If something happened to you and your spouse, who would look after your children? Who would provide for them, take them to school, go with them to doctor’s appointments, and make sure they grew up happy and healthy? You may have a family member in mind, but if you haven’t named a guardian in a will, there is a chance the court may select someone to care for your children that you don’t want caring for them.

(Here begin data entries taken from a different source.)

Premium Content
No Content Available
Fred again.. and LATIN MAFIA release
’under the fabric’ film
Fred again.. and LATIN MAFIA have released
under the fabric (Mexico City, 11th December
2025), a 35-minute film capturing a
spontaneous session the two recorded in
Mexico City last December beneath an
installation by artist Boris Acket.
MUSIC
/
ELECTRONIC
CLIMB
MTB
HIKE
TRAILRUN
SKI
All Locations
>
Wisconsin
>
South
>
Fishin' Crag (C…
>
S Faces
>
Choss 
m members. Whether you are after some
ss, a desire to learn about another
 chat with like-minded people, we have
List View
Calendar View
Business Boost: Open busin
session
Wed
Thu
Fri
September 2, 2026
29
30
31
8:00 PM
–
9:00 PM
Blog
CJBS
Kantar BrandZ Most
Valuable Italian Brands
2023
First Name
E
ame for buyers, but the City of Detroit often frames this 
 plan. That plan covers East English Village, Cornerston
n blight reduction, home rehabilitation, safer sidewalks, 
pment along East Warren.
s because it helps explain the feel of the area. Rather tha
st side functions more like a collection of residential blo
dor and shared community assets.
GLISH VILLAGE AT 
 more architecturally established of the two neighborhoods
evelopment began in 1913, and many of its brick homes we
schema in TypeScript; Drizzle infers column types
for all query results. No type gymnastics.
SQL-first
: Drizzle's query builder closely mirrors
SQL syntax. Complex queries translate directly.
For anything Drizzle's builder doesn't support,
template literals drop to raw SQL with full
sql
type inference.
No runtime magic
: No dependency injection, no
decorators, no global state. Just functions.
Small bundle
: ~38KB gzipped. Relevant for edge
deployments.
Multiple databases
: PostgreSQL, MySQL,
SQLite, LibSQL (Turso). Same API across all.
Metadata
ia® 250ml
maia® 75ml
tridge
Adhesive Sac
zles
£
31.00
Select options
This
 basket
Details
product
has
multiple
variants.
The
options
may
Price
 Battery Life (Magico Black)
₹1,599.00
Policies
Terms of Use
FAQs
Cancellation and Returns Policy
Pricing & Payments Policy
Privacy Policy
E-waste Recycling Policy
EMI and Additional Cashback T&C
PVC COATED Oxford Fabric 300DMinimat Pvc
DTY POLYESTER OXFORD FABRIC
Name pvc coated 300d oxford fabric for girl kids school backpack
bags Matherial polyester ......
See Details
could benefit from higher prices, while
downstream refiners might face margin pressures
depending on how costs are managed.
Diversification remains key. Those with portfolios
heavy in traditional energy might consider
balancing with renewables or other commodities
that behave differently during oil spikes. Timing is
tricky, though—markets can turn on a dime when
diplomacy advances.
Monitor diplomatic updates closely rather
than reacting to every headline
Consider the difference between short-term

Adding a guardianship clause to your will gives instructions to the court as to who you want to care for your children in the event of your incapacitation or death. Without a will, a judge may select a relative who is unreliable or irresponsible, simply because the judge feels that individual is the most logical choice.
Take into consideration this example: Sarah P. was a single mother diagnosed with terminal lung cancer. She had a young daughter named Emily who was going to need someone to look after her after Sarah passed away. Sarah’s younger sister Rachel had been caring for Emily while Sarah was in the hospital. However, Sarah did not have a will in place, and after she passed, a judge gave Sarah’s estranged parents guardianship over Emily. Since they were Emily’s grandparents, the judge felt they were the most logical choice to care for Emily. Emily was taken from her aunt with whom she had a strong bond and given to grandparents she didn’t know. This could have been avoided had Sarah had a will in place with a guardianship clause that would have let her wishes be known to the court.